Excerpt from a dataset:

+---+

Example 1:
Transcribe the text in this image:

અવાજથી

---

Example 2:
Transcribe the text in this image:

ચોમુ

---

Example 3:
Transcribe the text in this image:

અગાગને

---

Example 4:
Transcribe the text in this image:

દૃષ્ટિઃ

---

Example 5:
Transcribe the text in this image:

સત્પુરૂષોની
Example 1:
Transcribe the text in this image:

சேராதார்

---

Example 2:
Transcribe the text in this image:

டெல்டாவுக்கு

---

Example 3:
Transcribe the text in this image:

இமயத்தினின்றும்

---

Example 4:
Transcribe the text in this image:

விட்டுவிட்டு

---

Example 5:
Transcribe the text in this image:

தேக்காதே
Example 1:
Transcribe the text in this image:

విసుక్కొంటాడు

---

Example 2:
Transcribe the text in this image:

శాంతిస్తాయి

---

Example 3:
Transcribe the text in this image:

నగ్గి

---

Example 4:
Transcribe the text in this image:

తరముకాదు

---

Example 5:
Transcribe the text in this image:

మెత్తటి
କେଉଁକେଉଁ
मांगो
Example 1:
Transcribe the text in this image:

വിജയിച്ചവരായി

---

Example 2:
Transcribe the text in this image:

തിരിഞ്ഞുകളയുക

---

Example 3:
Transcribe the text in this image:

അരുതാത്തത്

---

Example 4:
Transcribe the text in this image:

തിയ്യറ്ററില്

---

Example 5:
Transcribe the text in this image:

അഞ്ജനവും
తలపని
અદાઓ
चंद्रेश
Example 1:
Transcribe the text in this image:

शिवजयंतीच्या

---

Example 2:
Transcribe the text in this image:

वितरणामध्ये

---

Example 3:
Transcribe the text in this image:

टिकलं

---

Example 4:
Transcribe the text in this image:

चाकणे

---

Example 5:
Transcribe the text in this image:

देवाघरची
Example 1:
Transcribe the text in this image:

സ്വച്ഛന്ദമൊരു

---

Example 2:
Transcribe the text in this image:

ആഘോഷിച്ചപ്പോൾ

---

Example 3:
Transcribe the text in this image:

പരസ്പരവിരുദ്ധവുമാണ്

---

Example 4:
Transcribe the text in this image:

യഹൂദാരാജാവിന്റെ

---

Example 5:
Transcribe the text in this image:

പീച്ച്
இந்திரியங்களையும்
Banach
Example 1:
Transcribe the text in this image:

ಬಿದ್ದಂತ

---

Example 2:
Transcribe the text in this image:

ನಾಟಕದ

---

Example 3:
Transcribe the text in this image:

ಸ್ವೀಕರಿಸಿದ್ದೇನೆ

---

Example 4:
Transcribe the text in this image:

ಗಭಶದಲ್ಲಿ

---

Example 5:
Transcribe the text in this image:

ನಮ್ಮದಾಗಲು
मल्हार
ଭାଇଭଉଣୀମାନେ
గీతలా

+---+

> EXERCISE
Copy out every line of the records above, keeping each one unchanged.

> WRITTEN ANSWER
Example 1:
Transcribe the text in this image:

અવાજથી

---

Example 2:
Transcribe the text in this image:

ચોમુ

---

Example 3:
Transcribe the text in this image:

અગાગને

---

Example 4:
Transcribe the text in this image:

દૃષ્ટિઃ

---

Example 5:
Transcribe the text in this image:

સત્પુરૂષોની
Example 1:
Transcribe the text in this image:

சேராதார்

---

Example 2:
Transcribe the text in this image:

டெல்டாவுக்கு

---

Example 3:
Transcribe the text in this image:

இமயத்தினின்றும்

---

Example 4:
Transcribe the text in this image:

விட்டுவிட்டு

---

Example 5:
Transcribe the text in this image:

தேக்காதே
Example 1:
Transcribe the text in this image:

విసుక్కొంటాడు

---

Example 2:
Transcribe the text in this image:

శాంతిస్తాయి

---

Example 3:
Transcribe the text in this image:

నగ్గి

---

Example 4:
Transcribe the text in this image:

తరముకాదు

---

Example 5:
Transcribe the text in this image:

మెత్తటి
କେଉଁକେଉଁ
मांगो
Example 1:
Transcribe the text in this image:

വിജയിച്ചവരായി

---

Example 2:
Transcribe the text in this image:

തിരിഞ്ഞുകളയുക

---

Example 3:
Transcribe the text in this image:

അരുതാത്തത്

---

Example 4:
Transcribe the text in this image:

തിയ്യറ്ററില്

---

Example 5:
Transcribe the text in this image:

അഞ്ജനവും
తలపని
અદાઓ
चंद्रेश
Example 1:
Transcribe the text in this image:

शिवजयंतीच्या

---

Example 2:
Transcribe the text in this image:

वितरणामध्ये

---

Example 3:
Transcribe the text in this image:

टिकलं

---

Example 4:
Transcribe the text in this image:

चाकणे

---

Example 5:
Transcribe the text in this image:

देवाघरची
Example 1:
Transcribe the text in this image:

സ്വച്ഛന്ദമൊരു

---

Example 2:
Transcribe the text in this image:

ആഘോഷിച്ചപ്പോൾ

---

Example 3:
Transcribe the text in this image:

പരസ്പരവിരുദ്ധവുമാണ്

---

Example 4:
Transcribe the text in this image:

യഹൂദാരാജാവിന്റെ

---

Example 5:
Transcribe the text in this image:

പീച്ച്
இந்திரியங்களையும்
Banach
Example 1:
Transcribe the text in this image:

ಬಿದ್ದಂತ

---

Example 2:
Transcribe the text in this image:

ನಾಟಕದ

---

Example 3:
Transcribe the text in this image:

ಸ್ವೀಕರಿಸಿದ್ದೇನೆ

---

Example 4:
Transcribe the text in this image:

ಗಭಶದಲ್ಲಿ

---

Example 5:
Transcribe the text in this image:

ನಮ್ಮದಾಗಲು
मल्हार
ଭାଇଭଉଣୀମାନେ
గీతలా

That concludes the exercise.